Several former CIA officials have publicly faulted the agency for not appointing a more seasoned officer to run a front-line post in the war against al-Qaeda. An internal CIA review is examining whether experience was a factor in the decision by agency officers to allow the bomber into a part of the base where he could come in close contact with multiple operatives at once.

Agency officials have rejected such criticism.

"The outcomes of complex operations aren't determined by a single individual, and it would be untrue and unfair to suggest otherwise," said one intelligence official familiar with the agency's internal probe.
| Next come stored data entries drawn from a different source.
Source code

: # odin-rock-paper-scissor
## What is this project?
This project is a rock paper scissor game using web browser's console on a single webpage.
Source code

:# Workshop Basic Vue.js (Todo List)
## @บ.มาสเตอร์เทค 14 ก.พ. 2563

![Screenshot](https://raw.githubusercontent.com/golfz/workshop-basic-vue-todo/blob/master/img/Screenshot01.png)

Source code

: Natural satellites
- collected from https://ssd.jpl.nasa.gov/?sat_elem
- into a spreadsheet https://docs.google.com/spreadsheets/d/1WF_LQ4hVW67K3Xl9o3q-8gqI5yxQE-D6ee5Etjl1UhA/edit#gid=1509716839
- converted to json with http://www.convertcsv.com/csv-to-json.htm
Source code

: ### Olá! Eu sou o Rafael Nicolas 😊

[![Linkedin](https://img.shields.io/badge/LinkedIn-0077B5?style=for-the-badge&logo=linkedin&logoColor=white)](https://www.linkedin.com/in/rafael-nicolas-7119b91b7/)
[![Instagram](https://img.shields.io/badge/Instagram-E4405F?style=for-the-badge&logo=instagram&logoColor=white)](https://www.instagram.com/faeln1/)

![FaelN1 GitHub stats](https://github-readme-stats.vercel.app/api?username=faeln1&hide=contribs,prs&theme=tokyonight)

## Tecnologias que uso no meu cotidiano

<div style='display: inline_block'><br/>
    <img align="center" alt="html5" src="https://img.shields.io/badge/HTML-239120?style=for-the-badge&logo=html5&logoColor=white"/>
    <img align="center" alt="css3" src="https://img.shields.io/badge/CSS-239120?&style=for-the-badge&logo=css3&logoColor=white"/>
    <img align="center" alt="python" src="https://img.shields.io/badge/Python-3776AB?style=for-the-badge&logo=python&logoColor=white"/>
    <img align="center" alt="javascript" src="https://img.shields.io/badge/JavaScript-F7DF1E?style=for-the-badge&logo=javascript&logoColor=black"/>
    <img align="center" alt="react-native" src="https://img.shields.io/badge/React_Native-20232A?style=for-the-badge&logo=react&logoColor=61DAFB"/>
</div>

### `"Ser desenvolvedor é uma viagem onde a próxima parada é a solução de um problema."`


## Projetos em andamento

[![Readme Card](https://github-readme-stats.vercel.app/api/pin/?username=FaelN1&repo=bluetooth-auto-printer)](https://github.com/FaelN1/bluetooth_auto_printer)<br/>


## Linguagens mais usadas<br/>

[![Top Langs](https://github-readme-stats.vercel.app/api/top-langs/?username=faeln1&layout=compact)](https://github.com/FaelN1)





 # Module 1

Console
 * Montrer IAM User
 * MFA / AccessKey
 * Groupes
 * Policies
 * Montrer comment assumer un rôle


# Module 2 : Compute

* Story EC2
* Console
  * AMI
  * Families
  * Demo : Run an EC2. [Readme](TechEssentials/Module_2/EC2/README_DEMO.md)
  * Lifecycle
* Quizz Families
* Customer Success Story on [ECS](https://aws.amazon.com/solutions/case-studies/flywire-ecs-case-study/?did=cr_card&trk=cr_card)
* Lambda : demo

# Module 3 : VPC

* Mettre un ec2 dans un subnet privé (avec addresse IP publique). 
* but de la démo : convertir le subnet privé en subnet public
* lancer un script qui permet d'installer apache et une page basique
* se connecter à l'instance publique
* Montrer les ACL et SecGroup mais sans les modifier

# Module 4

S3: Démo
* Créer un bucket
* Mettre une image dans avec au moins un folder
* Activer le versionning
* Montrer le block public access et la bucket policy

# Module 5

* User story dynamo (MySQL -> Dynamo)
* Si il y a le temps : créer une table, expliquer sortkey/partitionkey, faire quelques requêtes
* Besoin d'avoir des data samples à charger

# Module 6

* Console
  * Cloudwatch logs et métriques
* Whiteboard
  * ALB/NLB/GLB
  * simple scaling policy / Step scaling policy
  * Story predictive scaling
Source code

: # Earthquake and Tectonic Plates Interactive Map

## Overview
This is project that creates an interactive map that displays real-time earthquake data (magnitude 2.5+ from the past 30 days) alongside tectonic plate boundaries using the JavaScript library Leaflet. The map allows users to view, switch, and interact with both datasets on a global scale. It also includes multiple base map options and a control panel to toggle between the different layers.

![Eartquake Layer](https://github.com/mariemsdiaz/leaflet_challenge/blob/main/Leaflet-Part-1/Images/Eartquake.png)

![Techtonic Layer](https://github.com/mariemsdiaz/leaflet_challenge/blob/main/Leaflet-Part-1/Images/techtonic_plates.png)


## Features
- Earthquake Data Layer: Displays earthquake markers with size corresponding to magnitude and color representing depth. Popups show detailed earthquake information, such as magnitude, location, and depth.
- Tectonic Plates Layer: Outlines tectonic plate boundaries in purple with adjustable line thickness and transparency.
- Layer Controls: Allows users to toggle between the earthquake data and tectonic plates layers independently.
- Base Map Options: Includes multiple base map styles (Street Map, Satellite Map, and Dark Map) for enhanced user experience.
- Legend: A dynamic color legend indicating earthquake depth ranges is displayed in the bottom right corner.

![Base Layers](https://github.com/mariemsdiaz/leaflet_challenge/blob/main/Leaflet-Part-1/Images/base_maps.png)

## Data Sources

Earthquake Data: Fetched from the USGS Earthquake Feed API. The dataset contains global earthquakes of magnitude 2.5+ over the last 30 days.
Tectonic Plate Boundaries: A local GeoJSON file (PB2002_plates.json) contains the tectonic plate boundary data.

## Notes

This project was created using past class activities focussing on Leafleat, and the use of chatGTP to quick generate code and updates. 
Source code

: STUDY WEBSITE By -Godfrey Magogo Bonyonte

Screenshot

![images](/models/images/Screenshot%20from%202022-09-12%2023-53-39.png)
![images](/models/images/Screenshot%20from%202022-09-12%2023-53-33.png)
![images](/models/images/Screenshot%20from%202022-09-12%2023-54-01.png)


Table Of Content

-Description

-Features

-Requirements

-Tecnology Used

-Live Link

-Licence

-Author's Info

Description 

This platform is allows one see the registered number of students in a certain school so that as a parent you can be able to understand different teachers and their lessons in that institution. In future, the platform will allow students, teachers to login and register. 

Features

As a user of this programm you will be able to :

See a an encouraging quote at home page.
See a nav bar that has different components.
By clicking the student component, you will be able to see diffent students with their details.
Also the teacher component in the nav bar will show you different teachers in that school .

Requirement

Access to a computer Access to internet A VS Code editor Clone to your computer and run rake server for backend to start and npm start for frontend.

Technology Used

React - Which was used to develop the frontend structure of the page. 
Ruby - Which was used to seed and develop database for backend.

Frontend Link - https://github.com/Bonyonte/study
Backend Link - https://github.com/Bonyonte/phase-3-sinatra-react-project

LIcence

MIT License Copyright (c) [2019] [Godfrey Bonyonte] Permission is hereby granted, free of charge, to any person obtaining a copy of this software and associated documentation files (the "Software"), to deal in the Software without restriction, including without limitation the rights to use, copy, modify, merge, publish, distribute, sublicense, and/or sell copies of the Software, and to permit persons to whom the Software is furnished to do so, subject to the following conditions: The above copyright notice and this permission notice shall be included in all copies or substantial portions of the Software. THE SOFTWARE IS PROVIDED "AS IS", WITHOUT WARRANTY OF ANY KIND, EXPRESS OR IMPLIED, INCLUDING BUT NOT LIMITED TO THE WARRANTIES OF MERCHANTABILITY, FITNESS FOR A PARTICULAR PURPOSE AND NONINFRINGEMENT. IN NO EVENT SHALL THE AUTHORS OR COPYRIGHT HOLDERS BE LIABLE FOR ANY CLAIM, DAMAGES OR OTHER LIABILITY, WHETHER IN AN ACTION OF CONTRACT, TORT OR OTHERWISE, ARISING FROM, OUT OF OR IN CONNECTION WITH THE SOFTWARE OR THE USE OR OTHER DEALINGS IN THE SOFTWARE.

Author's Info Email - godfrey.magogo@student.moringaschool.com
In addition to Matthews and LaBonte, the Dec. 30 bombing claimed the lives of three CIA officers: Elizabeth Hanson, 31, an analyst; Harold Brown Jr., a retired Army officer from Fairfax; and Scott Michael Roberson, a former narcotics officer from Atlanta. Also killed were security contractors Jeremy Wise, a former Navy SEAL from Virginia Beach, and Dane Clark Paresi, a former Special Forces soldier from Dupont, Wash.

A Jordanian intelligence officer, Sharif Ali bin Zeid, also died in the attack, along with an Afghan driver.

The bomber, Humam Khalil al-Balawi, was a Jordanian physician and double agent who had been providing U.S. intelligence officials with detailed information about Taliban and al-Qaeda operations in the border region. Agency officials arranged a meeting with Balawi at the Khost base after the Jordanian claimed to have to new information on the whereabouts of bin Laden's top deputy, Ayman al-Zawahiri.